Les paramètres estimés par régression doivent être encadrés par les concentrations utilisées dans l’essai; l’extrapolation des paramètres au-delà de la concentration d’essai maximale ne constitue pas une pratique acceptable (EC, 2005b).

4.8.2.2 Interpolation linéaire à l’aide du programme ICPIN

Si on ne réussit pas à obtenir une valeur acceptable de la CIp de la reproduction (c.-à-d. si les hypothèses de normalité et d’homoscédasticité ne peuvent être satisfaites) à l’aide des analyses de régression des valeurs des paramètres (v. 4.8.2.1), on devrait appliquer la technique de l’interpolation linéaire à l’aide du programme informatique ICPIN. Ce programme public (Norberg-King, 1993; USEPA, 1995, 2002) peut être obtenu auprès de l’USEPA et fait partie de la plupart des progiciels utilisés en écotoxicologie, y compris TOXSTAT (1996). L’USEPA fournit également un mode d’emploi clair qui facilite l’utilisation du programme (Norberg-King, 1993)Notes de bas de page74. (Signalons que le programme ICPIN était autrefois connu sous le nom de BOOTSTRP.)

Figure 7. Logigramme du processus général d’analyse statistique et de sélection du modèle le plus approprié pour des données toxicologiques quantitatives (adaptation du logigramme présenté dans Stephenson et coll., 2000b)

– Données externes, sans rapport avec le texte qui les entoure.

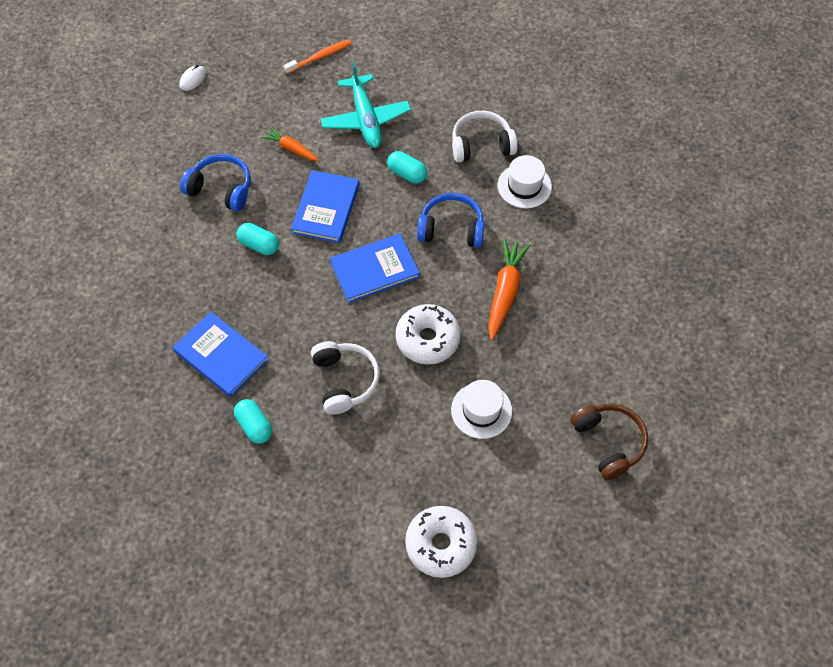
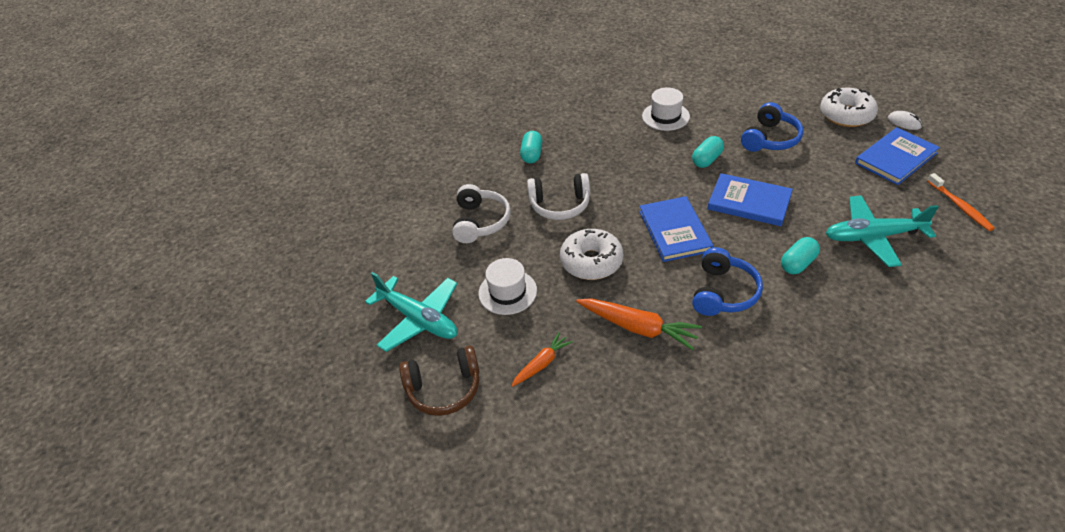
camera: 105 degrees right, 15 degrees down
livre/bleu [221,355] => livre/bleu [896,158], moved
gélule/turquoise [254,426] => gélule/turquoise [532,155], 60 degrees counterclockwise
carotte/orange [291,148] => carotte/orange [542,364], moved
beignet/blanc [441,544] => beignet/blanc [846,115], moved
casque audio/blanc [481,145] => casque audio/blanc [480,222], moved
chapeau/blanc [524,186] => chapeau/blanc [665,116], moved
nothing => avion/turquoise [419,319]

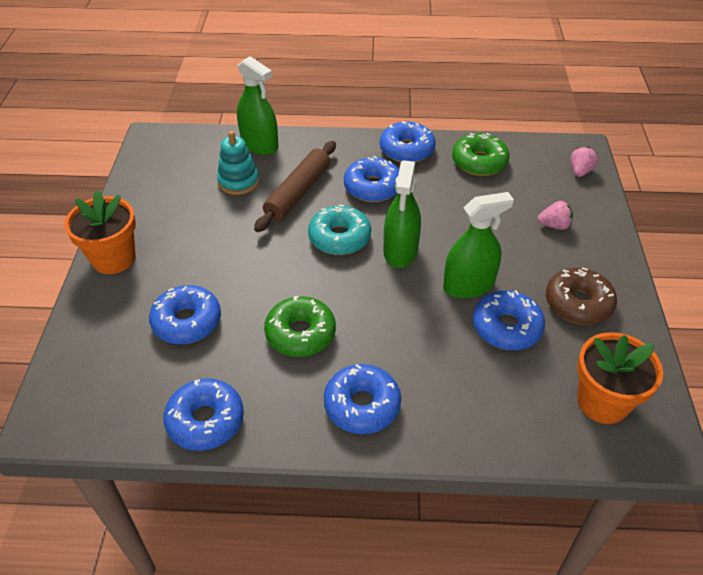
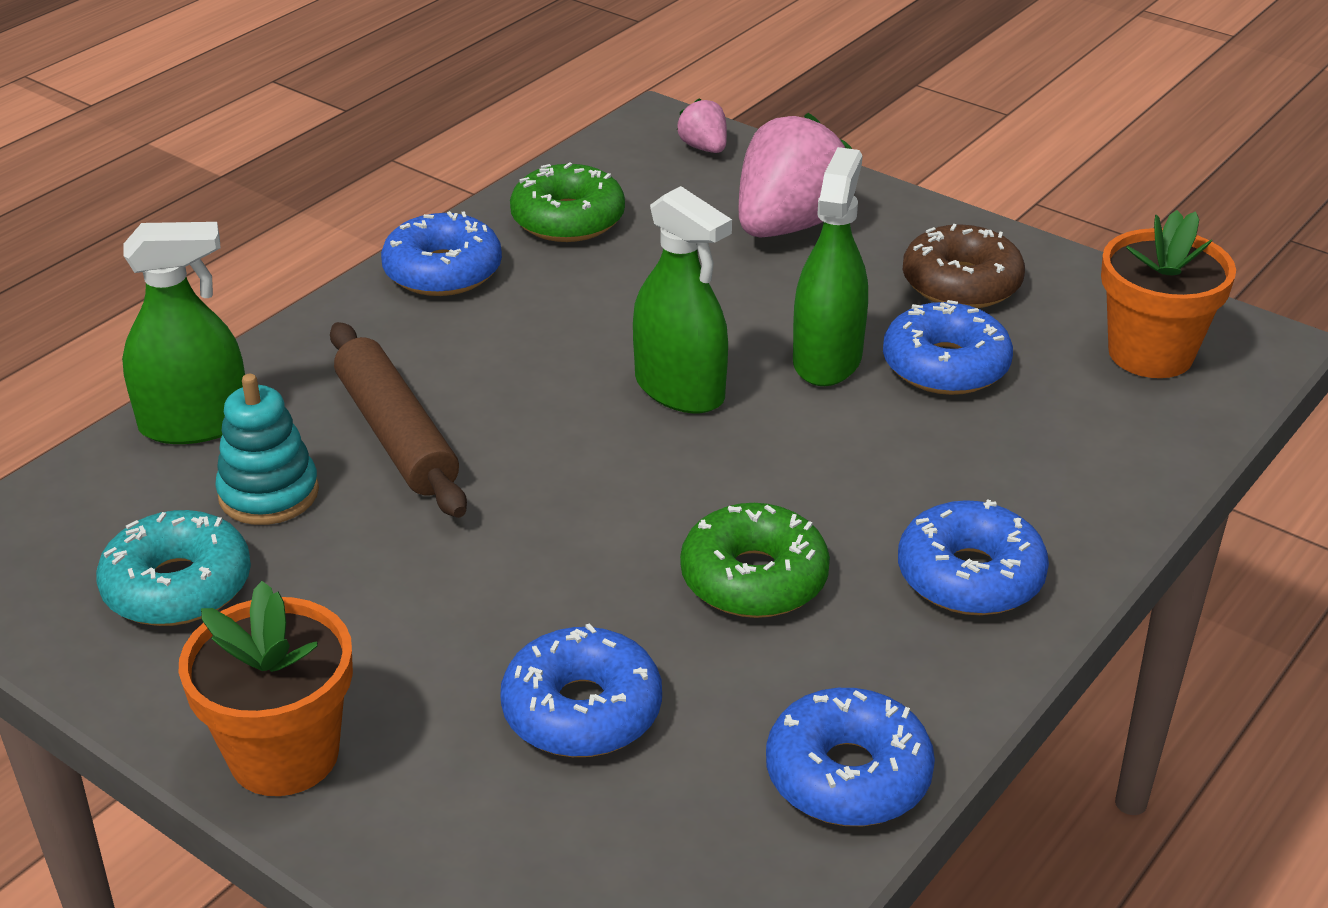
camera: 55 degrees left, 10 degrees down
beignet/turquoise [339,238] => beignet/turquoise [178,586], moved
beignet/bleu [372,187] => nothing
fraise/rose [554,225] => fraise/rose [789,226], x2.13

Figure 7. Logigramme du processus général d’analyse statistique et de sélection du modèle le plus approprié pour des données toxicologiques quantitatives (adaptation du logigramme présenté dans Stephenson et coll., 2000b)

Description

Processus général d'analyse statistique et de choix du modèle le plus approprié pour des données quantitatives sur la toxicité

Cette figure illustre un arbre décisionnel conçu pour aider le lecteur à choisir le bon modèle statistique pour analyser ses données. L'arbre invite le lecteur à choisir les modèles possibles en examinant une représentation graphique des données. Ces modèles sont ensuite adaptés aux données et évalués pour vérifier les hypothèses de normalité et d'homoscédasticité. Si ces deux hypothèses sont confirmées, on demande au lecteur d'évaluer les valeurs aberrantes. S'il n'y a pas de valeurs aberrantes, le modèle ayant la valeur moyenne quadratique de l'erreur résiduelle la plus petite est le modèle plus adéquat. S'il y a des valeurs aberrantes, il faut répéter l'analyse en les supprimant, puis prendre une décision concernant leur ajout à l'analyse finale.

S'il est établi que les données ne s'inscrivent pas dans une distribution normale, le lecteur peut alors décider d'utiliser un autre modèle, d'utiliser l'interpolation linéaire ou de consulter un statisticien.

Dans le cas où les données sont hétéroscédastiques, le lecteur doit alors examiner les variances résiduelles pour voir s'il existe un changement dans la variance dans l'ensemble des concentrations. S'il y a un changement dans la variance et que l'écart-type de la concentration inhibitrice (pour un pourcentage d'effet donné, p) est réduit de plus de 10 % lorsqu'une régression pondérée est appliquée, l'hypothèse de l'homoscédasticité doit être réévaluée en utilisant cette régression pondérée. S'il n'y a pas de changement dans la variance dans l'ensemble des concentrations ou si une régression pondérée ne réduit pas l'écart-type de la concentration inhibitrice (pour un pourcentage d'effet donné, p) de plus de 10 %, l'interpolation linéaire doit alors être utilisée ou un statisticien doit être consulté.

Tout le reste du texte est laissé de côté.